■ PROMPT
In the material below, the lines containing the word "Leaf" are required; copy each of them.

===

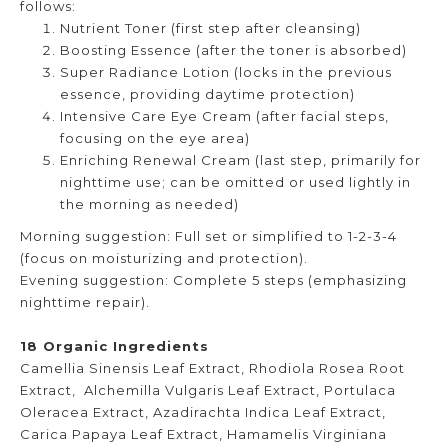
follows:
Nutrient Toner (first step after cleansing)
Boosting Essence (after the toner is absorbed)
Super Radiance Lotion (locks in the previous
essence, providing daytime protection)
Intensive Care Eye Cream (after facial steps,
focusing on the eye area)
Enriching Renewal Cream (last step, primarily for
nighttime use; can be omitted or used lightly in
the morning as needed)
Morning suggestion: Full set or simplified to 1-2-3-4
(focus on moisturizing and protection).
Evening suggestion: Complete 5 steps (emphasizing
nighttime repair).
18 Organic Ingredients
Camellia Sinensis Leaf Extract, Rhodiola Rosea Root
Extract, Alchemilla Vulgaris Leaf Extract, Portulaca
Oleracea Extract, Azadirachta Indica Leaf Extract,
Carica Papaya Leaf Extract, Hamamelis Virginiana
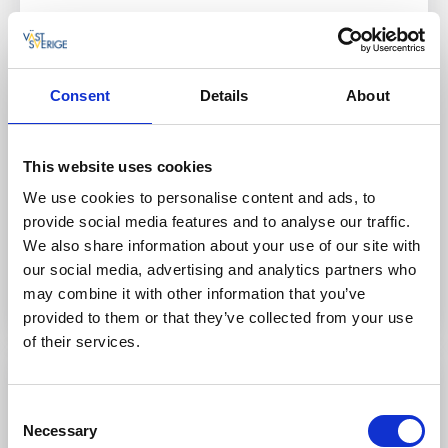
Discover Kosterhavet National Park up close together
with Koster Adventures on a guided tour to
Tjälleskären or Ursholmen. You can also rent
equipment and explore the waters around the Koster
Consent
Details
About
Islands at your own pace.
Here you can:
This website uses cookies
Rent a kayak or SUP
We use cookies to personalise content and ads, to
Join guided paddling tours
provide social media features and to analyse our traffic.
We also share information about your use of our site with
our social media, advertising and analytics partners who
To the website
may combine it with other information that you’ve
provided to them or that they’ve collected from your use
of their services.
Consent
Necessary
Selection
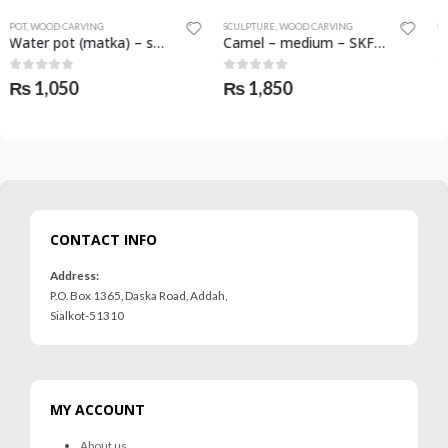
SCULPTURE
,
WOOD CARVING
SCULPTURE
,
WOOD CARVING
Camel – medium – SKF-1074-SCL
Elephant with folded trunk – large – SKF-1080-SCL
0
out of 5
0
out of 5
₨
1,850
₨
1,650
CONTACT INFO
Address:
P.O. Box 1365, Daska Road, Addah,
Sialkot-51310
MY ACCOUNT
About us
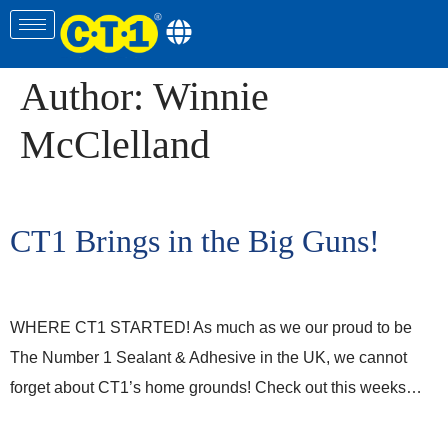
Author:
Winnie
McClelland
CT1 Brings in the Big Guns!
WHERE CT1 STARTED! As much as we our proud to be
The Number 1 Sealant & Adhesive in the UK, we cannot
forget about CT1’s home grounds! Check out this weeks…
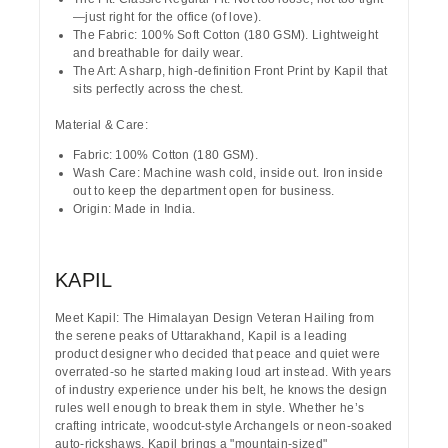
—just right for the office (of love).
The Fabric:
100% Soft Cotton (180 GSM). Lightweight
and breathable for daily wear.
The Art:
A sharp, high-definition
Front Print
by
Kapil
that
sits perfectly across the chest.
Material & Care:
Fabric:
100% Cotton (180 GSM).
Wash Care:
Machine wash cold, inside out. Iron inside
out to keep the department open for business.
Origin:
Made in India.
KAPIL
Meet Kapil: The Himalayan Design Veteran
Hailing from
the serene peaks of
Uttarakhand
, Kapil is a leading
product designer who decided that peace and quiet were
overrated-so he started making loud art instead. With years
of industry experience under his belt, he knows the design
rules well enough to break them in style. Whether he’s
crafting intricate, woodcut-style Archangels or neon-soaked
auto-rickshaws, Kapil brings a "mountain-sized"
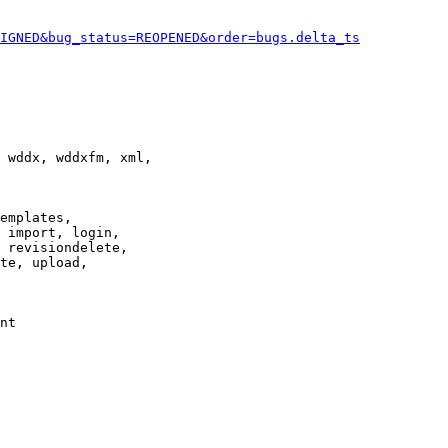
IGNED&bug_status=REOPENED&order=bugs.delta_ts
 wddx, wddxfm, xml,

emplates,

 import, login,

 revisiondelete,

te, upload,

nt
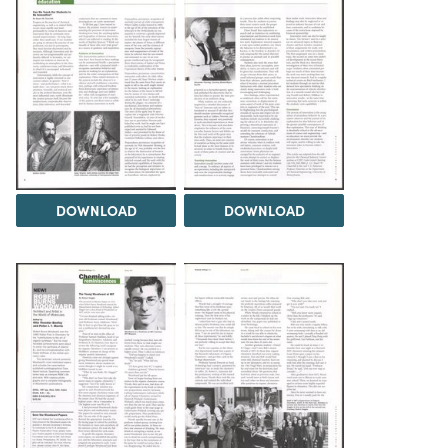
DOWNLOAD
DOWNLOAD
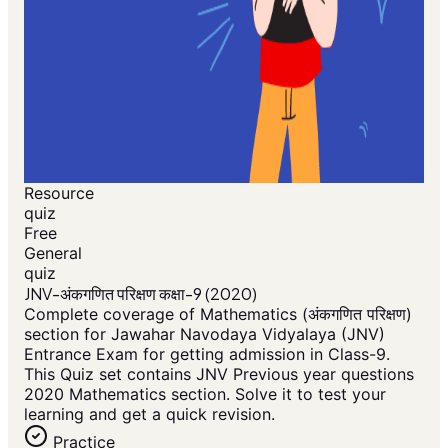
Resource
quiz
Free
General
quiz
JNV-अंकगणित परिक्षण कक्षा-9 (2020)
Complete coverage of Mathematics (अंकगणित परिक्षण)
section for Jawahar Navodaya Vidyalaya (JNV)
Entrance Exam for getting admission in Class-9.
This Quiz set contains JNV Previous year questions
2020 Mathematics section. Solve it to test your
learning and get a quick revision.
Practice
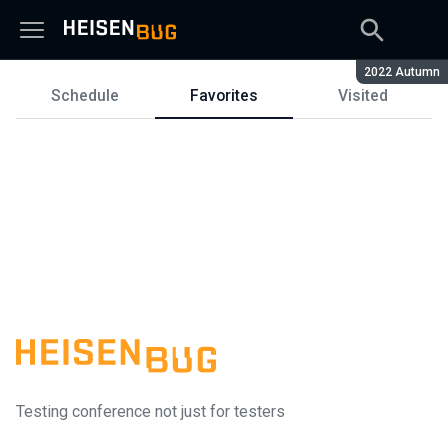
Season:
2022 Autumn
Schedule
Favorites
Visited
Schedule
Testing conference not just for testers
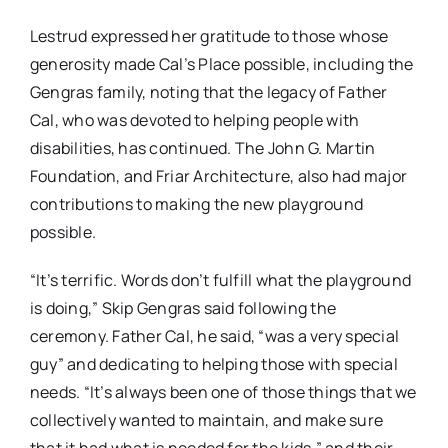
Lestrud expressed her gratitude to those whose
generosity made Cal’s Place possible, including the
Gengras family, noting that the legacy of Father
Cal, who was devoted to helping people with
disabilities, has continued. The John G. Martin
Foundation, and Friar Architecture, also had major
contributions to making the new playground
possible.
“It’s terrific. Words don’t fulfill what the playground
is doing,” Skip Gengras said following the
ceremony. Father Cal, he said, “was a very special
guy” and dedicating to helping those with special
needs. “It’s always been one of those things that we
collectively wanted to maintain, and make sure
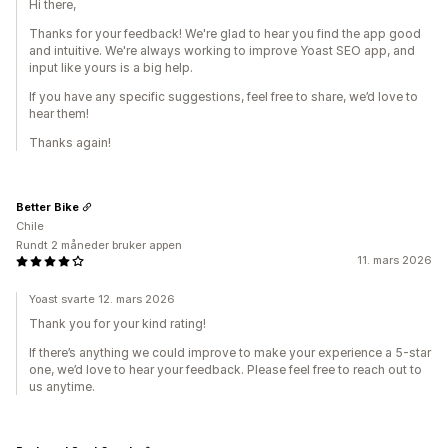
Hi there,
Thanks for your feedback! We're glad to hear you find the app good
and intuitive. We're always working to improve Yoast SEO app, and
input like yours is a big help.
If you have any specific suggestions, feel free to share, we’d love to
hear them!
Thanks again!
Better Bike
Chile
Rundt 2 måneder bruker appen
11. mars 2026
Yoast svarte 12. mars 2026
Thank you for your kind rating!
If there’s anything we could improve to make your experience a 5-star
one, we’d love to hear your feedback. Please feel free to reach out to
us anytime.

===

■ YOUR SOLUTION
Camellia Sinensis Leaf Extract, Rhodiola Rosea Root
Extract, Alchemilla Vulgaris Leaf Extract, Portulaca
Oleracea Extract, Azadirachta Indica Leaf Extract,
Carica Papaya Leaf Extract, Hamamelis Virginiana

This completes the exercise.